A full account of the fire that broke out on the night of July 8 was provided in an article recently published by the author Lawrence Weschler, whose 1996 book Mr. Wilson’s Cabinet of Wonder explored the provenance of many of the MJT’s displays. In it, Weschler explains that the fire was first discovered by David Wilson, the MJT’s cofounder and curator. Wilson resides in a home located directly behind the museum’s main building, and it was from this vantage point that he first noticed smoke coming from the structure. Grabbing two fire extinguishers, Wilson then hurried over to the building in an attempt to extinguish the flames. “A ferocious column of flame,” he later described it to Weschler, was how he saw the blaze “sprouting up through the corner of the building that abuts the street.”
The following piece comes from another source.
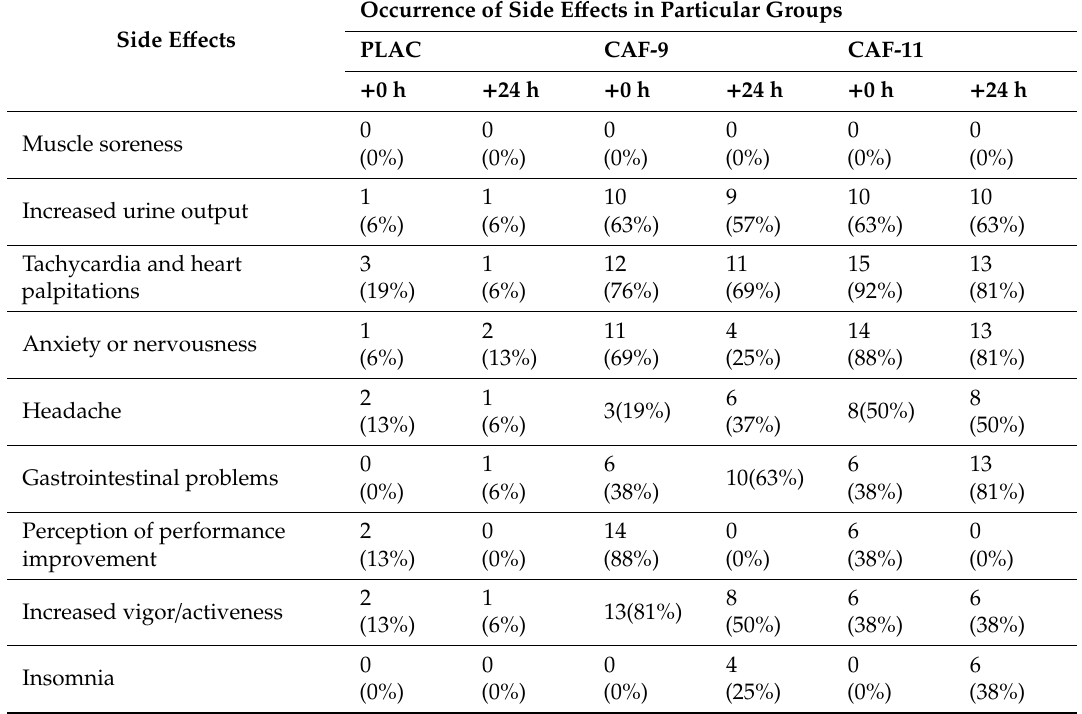
Table 3. Number (frequency) of participants that reported side e ff ects immediately after the testing protocol (side e ff ects questionnaire (QUEST) + 0 hour) and 24 hours later (QUEST + 24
As he neared the structure, however, Wilson found that the extinguishers he had were insufficient to combat the blaze. He was able to salvage some of the nearby books before help arrived, at which point he began to fear that the fire would take the entire building. Fortunately, his daughter and son-in-law were able to arrive with another extinguisher in time to stop the flames before fire department personnel could make it to the location. Wilson was later told that the arrival of the firefighters had been delayed by just a single minute and that, had they arrived, the building would likely have been a total loss.

Though the fire damage was reportedly limited to the museum’s gift shop, smoke quickly made its way throughout the rest of the building. As Weschler relates, Wilson later described the damage from the smoke as if it had been “a thin creamy brown liquid… evenly poured over all the surfaces—the walls, the vitrines, the ceiling, the carpets, and eyepieces, everything.” Such infiltration of smoke represents a particular challenge for a building whose curation itself often hinges on the microscale. The museum’s staff and volunteers have since been working tirelessly to clean the affected areas, but this process is described as painfully slow.

In the interim, Weschler has been encouraging would-be benefactors to donate to the MJT’s general fund, so as to help it recoup some of its losses and continue to pay its staff during the repair process. Weschler emphasized that the museum is “one of the most truly sublime institutions in the country,” and described it as a “fiercely original human institution that exists beyond the precincts of what we think of as ‘science,’, ‘art,’, ‘storytelling,’, or even ‘wit.’”

At this time, it’s unclear when exactly the MJT will reopen, but there is a sense that it will emerge all the more resilient for having survived yet another eccentric challenge.